A l’heure où le débat sur les salaires des grands patrons a été relancé, quelque uns dans le paysage politique, mais aussi dans l’opinion publique se sont tournés vers les autres professions où les salaires sont importants. Le cinéma et Le sport.
L’argument populaire qui consiste à dire que ces gens sont trop payés a t’il un sens ?
Dans le monde du cinéma, les cachets comme on les appelle (ce ne sont pas des salaires) peuvent être extrêmement importants quand la star a une aura importante. Mais ce cachet dépend uniquement de si l’acteur a effectué un tournage dans l’année.
L’exemple qui me vient à l’esprit est celui de François Berléand, qui déclarait avoir touché 150 000 Euros l’année dernière pour sa prestation dans « Maurice Le Siffleur ». Si on rationne cela à l’année, on arrive sur du 12 500 par mois. Un salaire confortable. Bien sûr certains en haut de l’affiche en France arrivent à 1 million, mais on est loin des cachets des stars américaines à plus de 20 millions. Cependant, ces chiffres résultent de prestations fournies par un acteur pour un spectacle qui peut en rapporter plus. Ce cachet est déduit d’un budget prévisionnel et il est fixé en avance. Evidemment, les primes, si le film marche bien, peuvent être importantes (Cf Bienvenue chez les Ch’tis).
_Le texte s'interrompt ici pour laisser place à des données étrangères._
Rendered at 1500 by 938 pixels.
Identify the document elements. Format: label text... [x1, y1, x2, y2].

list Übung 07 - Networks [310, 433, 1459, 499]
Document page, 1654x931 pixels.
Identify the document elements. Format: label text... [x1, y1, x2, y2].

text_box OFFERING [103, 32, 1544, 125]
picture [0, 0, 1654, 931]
Hormis le monde du spectacle, le monde du sport est aussi pointé évidemment du doigt et surtout son sport numéro 1 : Le football.
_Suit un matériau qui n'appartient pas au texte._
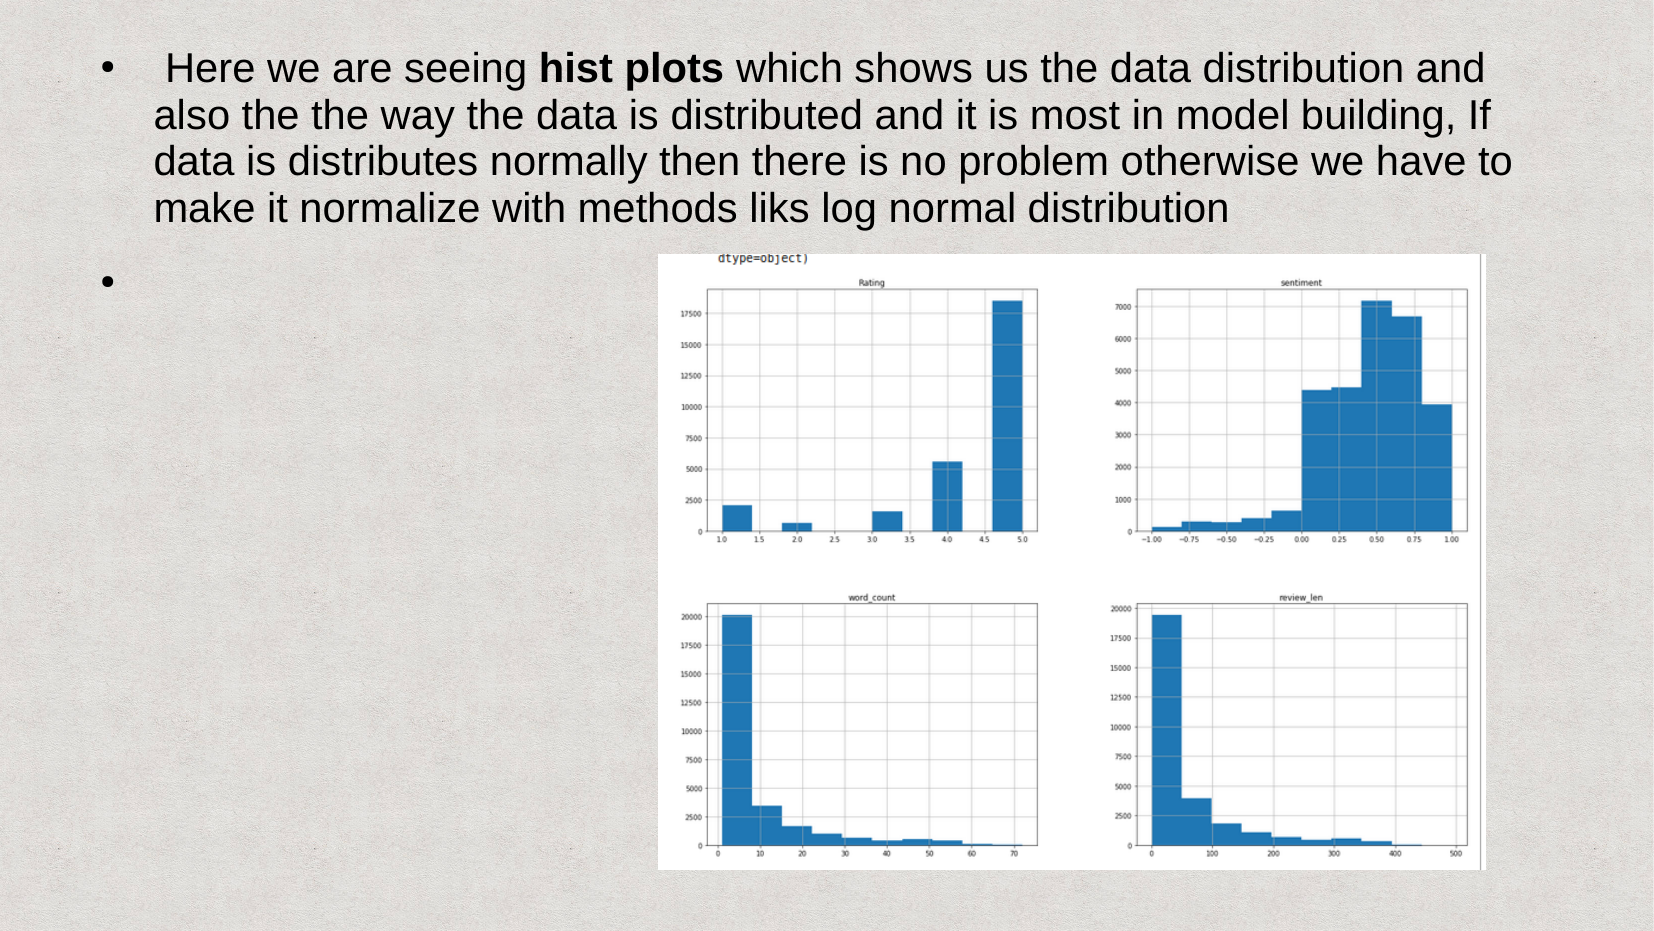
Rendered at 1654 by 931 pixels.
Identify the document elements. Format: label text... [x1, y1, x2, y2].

list Here we are seeing hist plots which shows us the data distribution and also the the way the data is distributed and it is most in model building, If data is distributes normally then there is no problem otherwise we have to make it normalize with methods liks log normal distribution [82, 45, 1571, 886]
picture [0, 0, 1654, 931]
Un salaire dans le football c’est quoi ?
Les footballeurs sont payés comme tous les salariés, au mois. Leur salaire annuel est fixé lors de la signature d’un contrat et il a une limite dans le temps (tout cela pour dire que les footeux ou sportif signent en fait des CDD !). Salaire fixe auquel s’ajoutent des probables primes de matchs fixées par un barème propre à chaque club. Comme dans le monde de l’entreprise, elle est fixée par rapport au comportement de l’équipe, et au comportement du joueur. Les revenus du footballeur peuvent être aussi augmentés grâce à des revenus dits extra sportifs, tels que les contrats publicitaires ou autres activités externes (montage de société d’événementiel ou gestion d’un établissement).
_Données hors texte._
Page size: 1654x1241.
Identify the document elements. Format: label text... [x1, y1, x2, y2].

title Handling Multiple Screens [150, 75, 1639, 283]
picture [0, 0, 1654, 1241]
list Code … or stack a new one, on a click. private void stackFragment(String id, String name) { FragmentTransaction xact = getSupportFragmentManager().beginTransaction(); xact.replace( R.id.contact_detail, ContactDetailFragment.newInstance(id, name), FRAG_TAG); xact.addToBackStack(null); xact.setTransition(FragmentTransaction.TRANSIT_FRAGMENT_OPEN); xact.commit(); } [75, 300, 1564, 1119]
Question chiffres, la moyenne de la ligue 1 est, d’après la prévision des budgets, de 41.000 euros brut mensuels pour la saison 09/10, contre 45.000 euros pour la saison 08/09. Cette différence entre les deux saisons s’explique par une diminution du nombre de contrats pros en Ligue 1 et non pas par une raison liée à la crise.
On paye pour un spectacle
L’argument du foot-spectacle a été utilisé à des fins purement communicatives de la part du monde du sport et plus précisément celui du foot. Pour faire passer une certaine idée que le football est un spectacle avant tout (ce qui est vrai sur certaines rencontres), on a mis en avant que les footballeurs, au même titre que des artistes, amènent du monde dans les stades, comme un acteur remplirait les salles de cinéma grâce à sa seule présence dans un film. Il est donc évident que ce salaire est justifié. Un nom important dans le monde du foot a un salaire important. Mais alors quid du niveau de jeu de l’intéressé ?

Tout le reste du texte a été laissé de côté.